Verona (martedì, 26 agosto 2025) — Una denuncia choc scuote la città scaligera. Un ragazzino di 13 anni sarebbe stato vittima di un pestaggio brutale da parte di un gruppo di coetanei, che lo avrebbero non solo picchiato con una chiave inglese, ma anche costretto a subire umiliazioni gravissime. A raccontare la vicenda è stata la madre del giovane, che ha deciso di rendere pubblica la storia attraverso i social e di presentare formale denuncia alle forze dell’ordine.
di Roberto Meloni
L’episodio risalirebbe all’11 luglio scorso, nei pressi della parrocchia di Porto San Pancrazio, nel quartiere di Borgo Venezia. Secondo quanto riferito dalla donna, il figlio sarebbe stato circondato da sette adolescenti, picchiato con pugni e calci e colpito con una chiave inglese. Come se non bastasse, i bulli lo avrebbero minacciato di morte, costringendolo a inginocchiarsi e a baciare i loro piedi, in una scena di estrema violenza e sopraffazione.

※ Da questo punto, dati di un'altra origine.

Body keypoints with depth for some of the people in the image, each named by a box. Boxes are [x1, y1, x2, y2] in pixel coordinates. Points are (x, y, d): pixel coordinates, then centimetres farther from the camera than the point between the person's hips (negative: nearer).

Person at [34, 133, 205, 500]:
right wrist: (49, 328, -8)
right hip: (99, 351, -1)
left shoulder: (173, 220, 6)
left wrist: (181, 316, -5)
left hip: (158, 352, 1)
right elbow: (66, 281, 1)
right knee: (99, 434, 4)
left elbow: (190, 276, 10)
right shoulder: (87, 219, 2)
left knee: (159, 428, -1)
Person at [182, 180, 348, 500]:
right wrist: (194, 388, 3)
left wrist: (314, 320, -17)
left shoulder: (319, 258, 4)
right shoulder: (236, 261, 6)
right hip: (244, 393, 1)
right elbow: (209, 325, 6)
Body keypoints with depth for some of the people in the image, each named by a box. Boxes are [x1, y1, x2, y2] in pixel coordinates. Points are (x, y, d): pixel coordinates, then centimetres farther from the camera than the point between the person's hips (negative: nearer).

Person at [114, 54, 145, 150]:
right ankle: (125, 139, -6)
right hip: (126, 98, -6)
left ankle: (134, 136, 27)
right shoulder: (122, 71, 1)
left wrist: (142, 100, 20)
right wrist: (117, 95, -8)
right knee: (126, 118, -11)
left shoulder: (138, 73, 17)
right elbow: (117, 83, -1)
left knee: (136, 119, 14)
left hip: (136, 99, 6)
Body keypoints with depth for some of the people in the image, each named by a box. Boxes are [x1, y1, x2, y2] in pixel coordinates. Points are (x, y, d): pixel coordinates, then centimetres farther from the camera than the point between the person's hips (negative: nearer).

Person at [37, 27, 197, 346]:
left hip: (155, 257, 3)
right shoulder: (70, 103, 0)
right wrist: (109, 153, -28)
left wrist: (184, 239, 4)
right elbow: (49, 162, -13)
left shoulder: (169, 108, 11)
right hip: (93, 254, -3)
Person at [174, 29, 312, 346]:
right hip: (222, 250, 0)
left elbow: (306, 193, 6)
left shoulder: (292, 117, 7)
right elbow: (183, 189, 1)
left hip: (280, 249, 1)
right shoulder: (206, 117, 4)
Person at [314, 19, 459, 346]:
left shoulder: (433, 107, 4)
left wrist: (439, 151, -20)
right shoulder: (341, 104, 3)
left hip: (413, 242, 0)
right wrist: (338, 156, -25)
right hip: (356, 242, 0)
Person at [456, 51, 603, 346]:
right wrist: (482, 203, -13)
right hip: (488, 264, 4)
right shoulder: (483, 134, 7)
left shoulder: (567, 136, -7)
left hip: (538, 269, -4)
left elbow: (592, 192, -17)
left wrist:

La madre spiega che l’aggressione sarebbe maturata come una sorta di “vendetta” per una lite avvenuta il giorno precedente in un parco, quando il 13enne aveva reagito a un pugno riuscendo poi a fuggire. Il ragazzo, fragile anche per una forma di depressione diagnosticata in passato, avrebbe nascosto l’accaduto per giorni, fino a quando un’altra genitrice non ha informato la donna di quanto realmente successo.
Non era la prima volta: già un mese prima il giovane era rientrato a casa con segni sul volto, raccontando di essere caduto da un albero. Una versione che oggi appare poco credibile alla luce delle nuove rivelazioni.
La madre chiede giustizia e lancia un appello pubblico: “Chiunque abbia visto o sentito qualcosa si faccia avanti. Mio figlio non deve restare solo e i responsabili devono rispondere delle loro azioni”. Le indagini delle forze dell’ordine, intanto, sono già state avviate per ricostruire con precisione la dinamica e accertare le responsabilità di un episodio che scuote profondamente la comunità veronese.